8. A segunda norma cuja constitucionalidade o recorrente pretende ver apreciada é, como já referido, a interpretação do n.º 2 da Base XXII, da Lei n.º 2127/65 no sentido de o mesmo estabelecer um prazo preclusivo de 10 anos para a revisão da pensão, contando-se tal prazo desde a data da fixação da pensão no incidente de revisão da pensão mais recente que tenha ocorrido.
Esta norma não seria, porém, retomada nas alegações apresentadas pelo recorrente neste Tribunal.
Na verdade, ao longo das alegações produzidas, o recorrente invoca argumentos tendentes a demonstrar a desconformidade com a Constituição da República Portuguesa (CRP) «da norma constante do nº 2 da Base XXII, da Lei 2127, de 3 de agosto de 1965, na interpretação segundo a qual, tendo ocorrido uma revisão da pensão inicialmente fixada, em consequência do agravamento das lesões sofridas pelo sinistrado, novo pedido de alteração, com o mesmo fundamento, só pode ser requerido no prazo de dez anos contados da data da última revisão, apesar de comprovado o agravamento posterior da situação clínica do sinistrado resultante do acidente que sofreu».

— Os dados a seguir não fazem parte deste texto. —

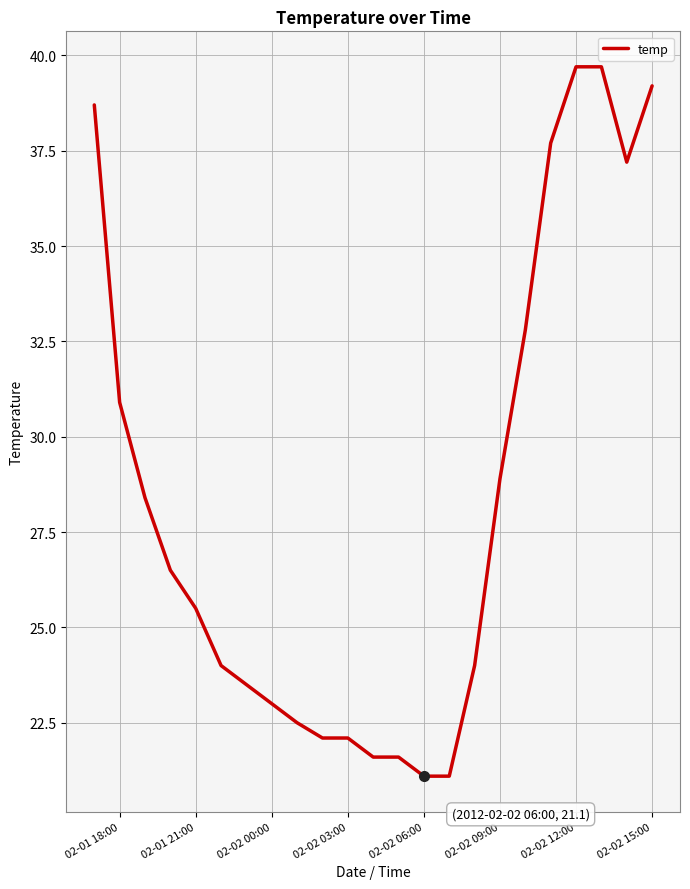

What is the smallest value displayed?

21.1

Esta norma não coincide com a enunciada na alínea a), n.º 2 do requerimento de recurso. Ao acrescentar à enunciação da norma inicialmente formulada o segmento «apesar de comprovado o agravamento posterior da situação clínica resultante do acidente que sofreu», o recorrente alterou o seu sentido, condicionado o seu âmbito de aplicação à comprovação do agravamento posterior da situação clínica resultante do acidente sofrido.
Pretende o recorrente que esta formulação não altera o sentido da segunda dimensão normativa apresentada no requerimento de recurso de constitucionalidade, interposto pelo Ministério Público, «antes a completa e explica, adequando-se, particularmente, ao caso dos presentes autos».

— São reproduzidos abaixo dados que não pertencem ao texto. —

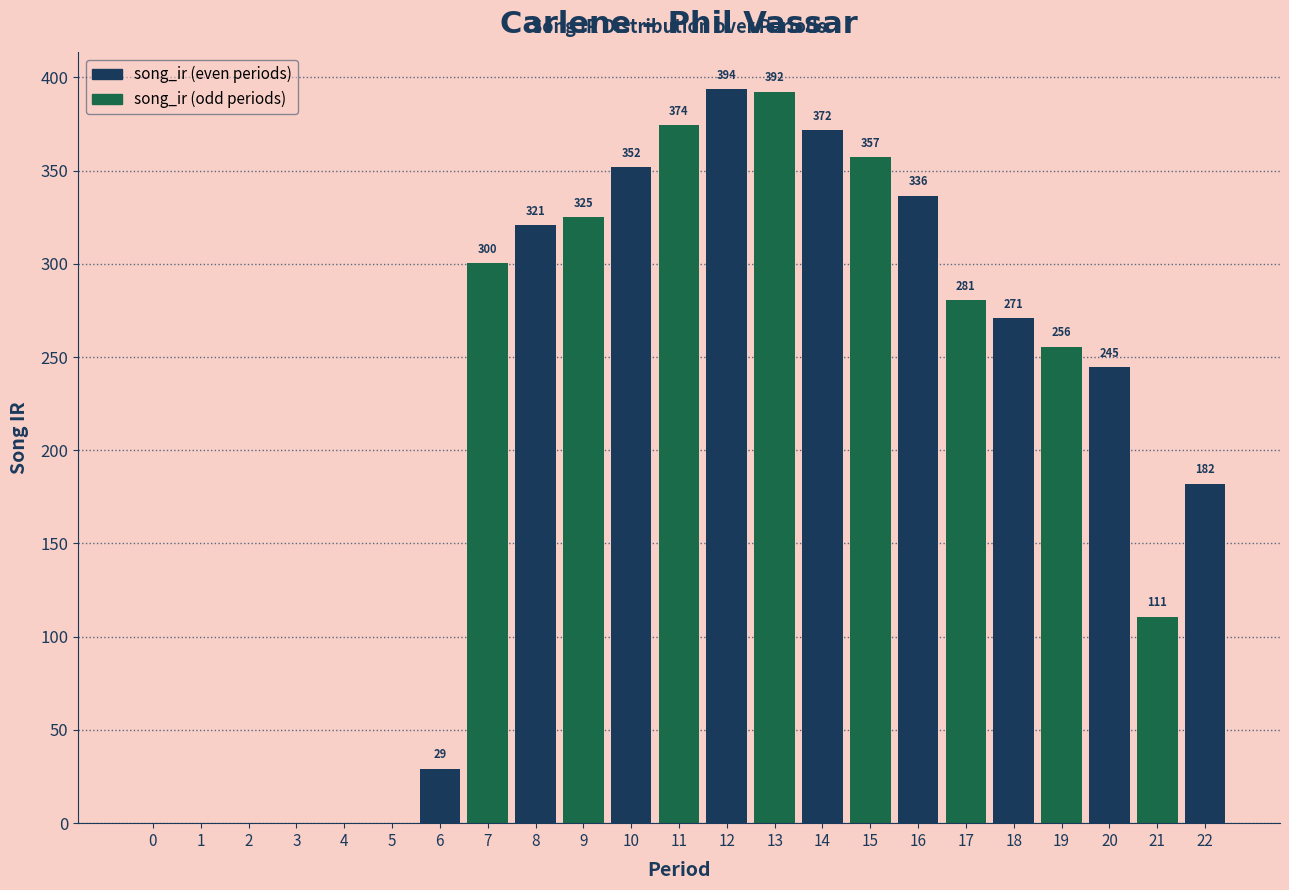

At which label is the value closest to 196?

22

Não pode, todavia, considerar-se complemento da norma visada, um enunciado que altera o seu sentido e campo de aplicação. Certo é que toda a argumentação construída ao longo das alegações produzidas assenta no pressuposto da verificação da referida condicionante, nada de específico tendo sido alegado neste Tribunal, em sustentação da desconformidade com a CRP, da norma enunciada na alínea a), n.º 2 do requerimento de interposição de recurso, pelo que não poderá deixar de concluir-se que esta última dimensão normativa foi abandonada pelo recorrente (neste sentido v. Acórdãos do Tribunal Constitucional n.os 468/04, 383/2008 e 446/2008, entre outros, todos disponíveis em www.tribunalconstitucional.pt)

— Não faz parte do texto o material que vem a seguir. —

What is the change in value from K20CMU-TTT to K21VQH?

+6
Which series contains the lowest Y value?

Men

Em razão do exposto, por abandono da 2.ª questão de constitucionalidade normativa formulada no requerimento de interposição de recurso, não poderá também conhecer-se deste segmento do recurso.
III - Decisão
9. Termos em que se decide não conhecer do objeto do recurso.
Lisboa, 27 de fevereiro de 2013. – Maria de Fátima Mata-Mouros – José da Cunha Barbosa – Maria Lúcia Amaral – Maria João Antunes – Joaquim de Sousa Ribeiro.